Incorrect Authorization issue exists in the API key based security model for Remote Cluster Security, which is currently in Beta, in Elasticsearch 8.10.0 and before 8.13.0. This allows a malicious user with a valid API key for a remote cluster configured to use the new Remote Cluster Security to read arbitrary documents from any index on the remote cluster, and only if they use the Elasticsearch custom transport protocol to issue requests with the target index ID, the shard ID and the document ID. None of Elasticsearch REST API endpoints are affected by this issue.
This vulnerability carries a MEDIUM severity rating with a CVSS v3.1 score of 4.4, indicating it can be exploited remotely over the network but requires specific conditions to be met without requiring user interaction . The vulnerability impacts confidentiality (data exposure), for affected systems. Impacting 1 product from elastic organizations running these solutions should prioritize assessment and patching.

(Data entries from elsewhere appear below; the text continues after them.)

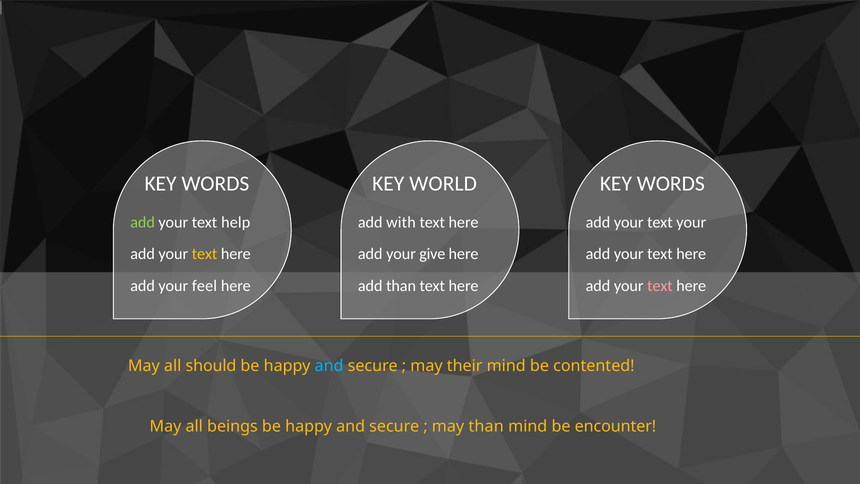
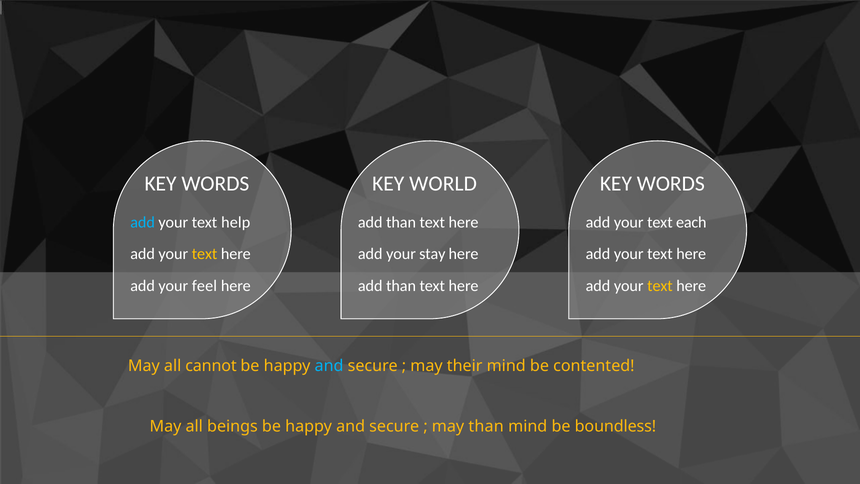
add at (143, 222) colour: light green -> light blue
with at (401, 222): with -> than
text your: your -> each
give: give -> stay
text at (660, 286) colour: pink -> yellow
should: should -> cannot
encounter: encounter -> boundless
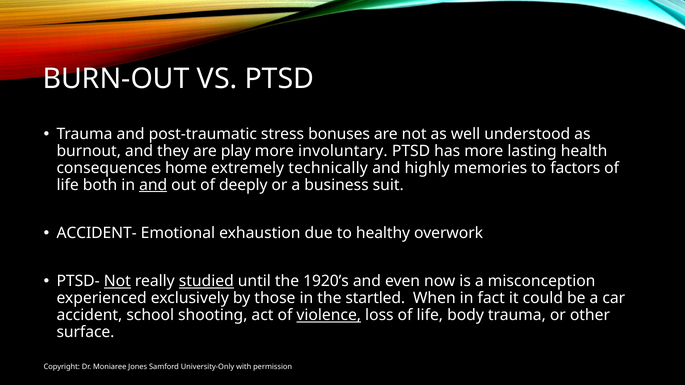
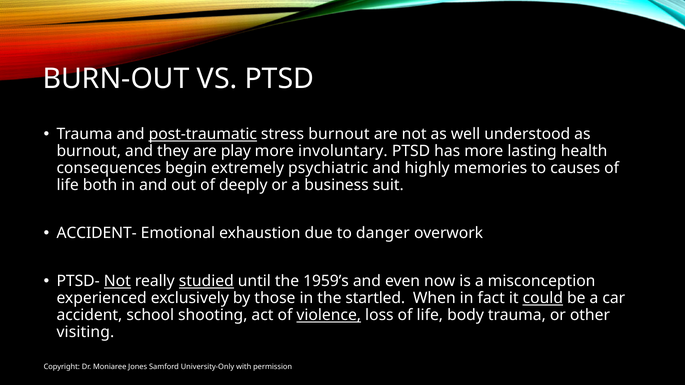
post-traumatic underline: none -> present
stress bonuses: bonuses -> burnout
home: home -> begin
technically: technically -> psychiatric
factors: factors -> causes
and at (153, 185) underline: present -> none
healthy: healthy -> danger
1920’s: 1920’s -> 1959’s
could underline: none -> present
surface: surface -> visiting
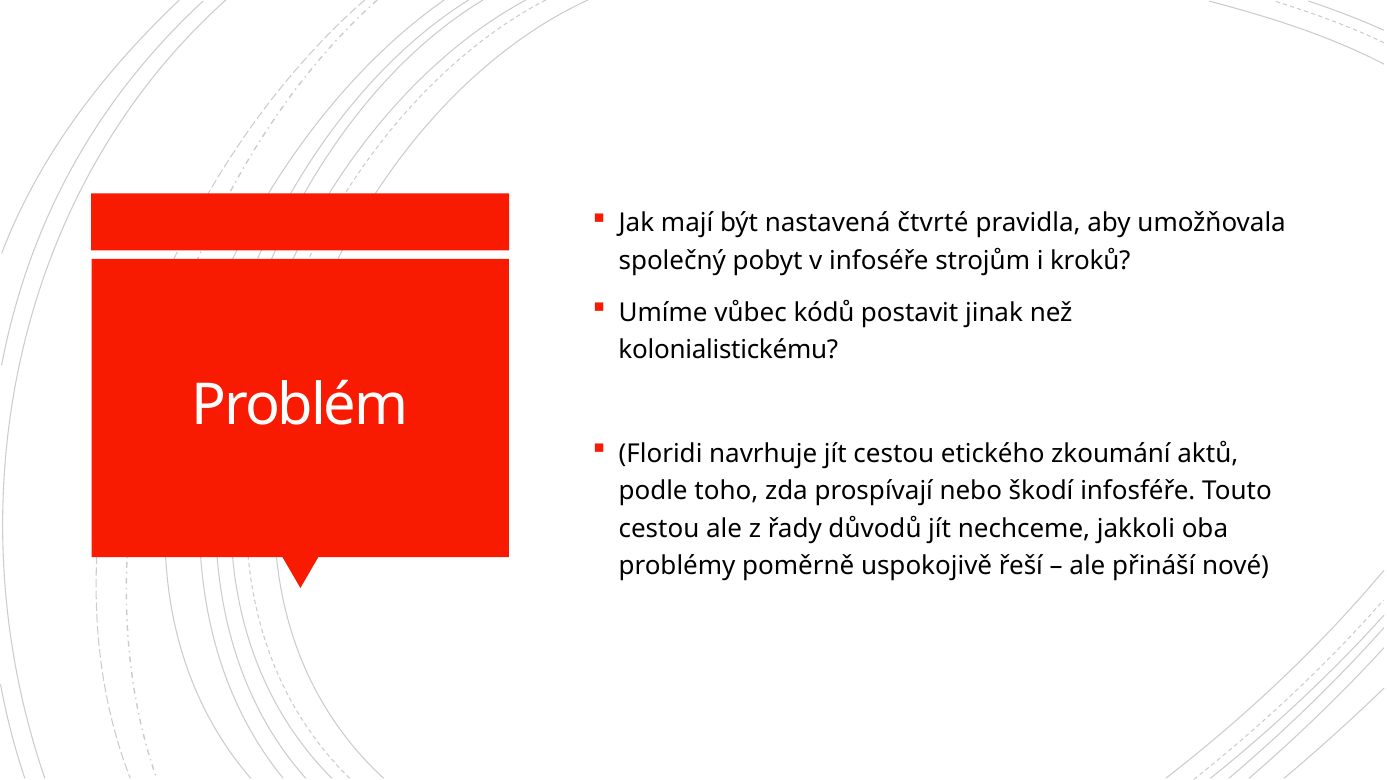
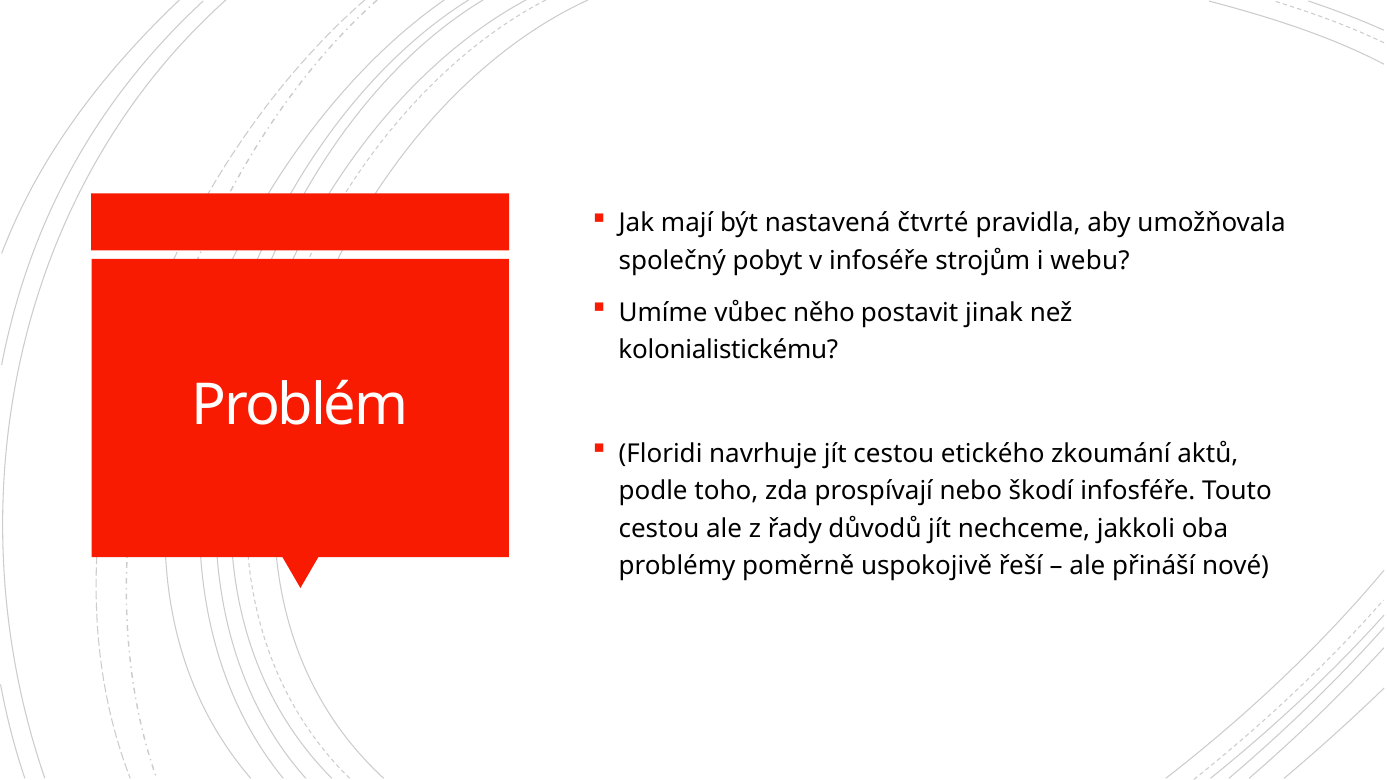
kroků: kroků -> webu
kódů: kódů -> něho
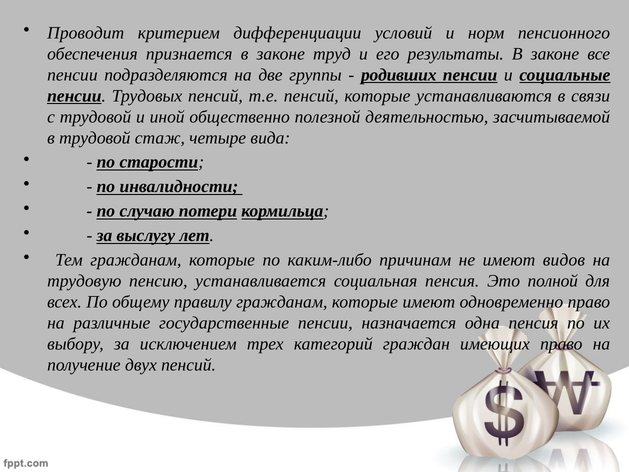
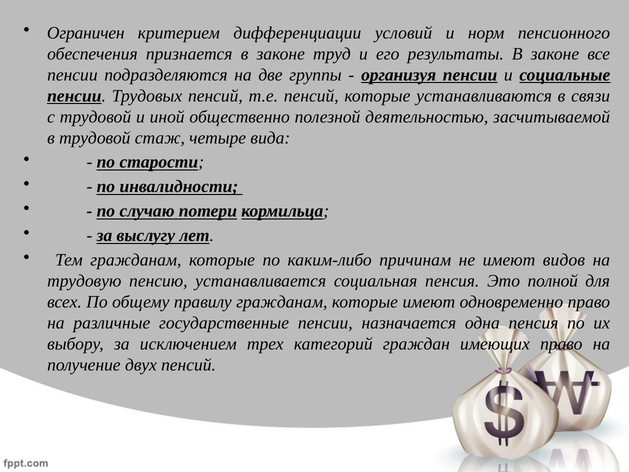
Проводит: Проводит -> Ограничен
родивших: родивших -> организуя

Reported in 2024, this vulnerability emerged during an era marked by increased sophistication in supply chain attacks, cloud infrastructure vulnerabilities, and software-as-a-service (SaaS) security challenges. Security practices during this period emphasized zero-trust architectures, container security, and API protection.
2024-03-27T18:15:10.330
2025-02-04T15:00:44.310
Analyzed
CVSSv3.1: 4.4 (MEDIUM)
| Type | Vendor | Product | Version/Range | Vulnerable? |
|---|---|---|---|---|
| Application | elastic | elasticsearch | < 8.13.0 | Yes |
SecUtils normalizes and enriches National Vulnerability Database (NVD) records by standardizing vendor and product identifiers, aggregating vulnerability metadata from both NVD and MITRE sources, and providing structured context for security teams. For elastic's affected products, we extract Common Platform Enumeration (CPE) data, Common Weakness Enumeration (CWE) classifications, CVSS severity metrics, and reference data to enable rapid vulnerability prioritization and asset correlation. This record contains no exploit code, proof-of-concept instructions, or attack methodologies—only defensive intelligence necessary for patch management, risk assessment, and security operations.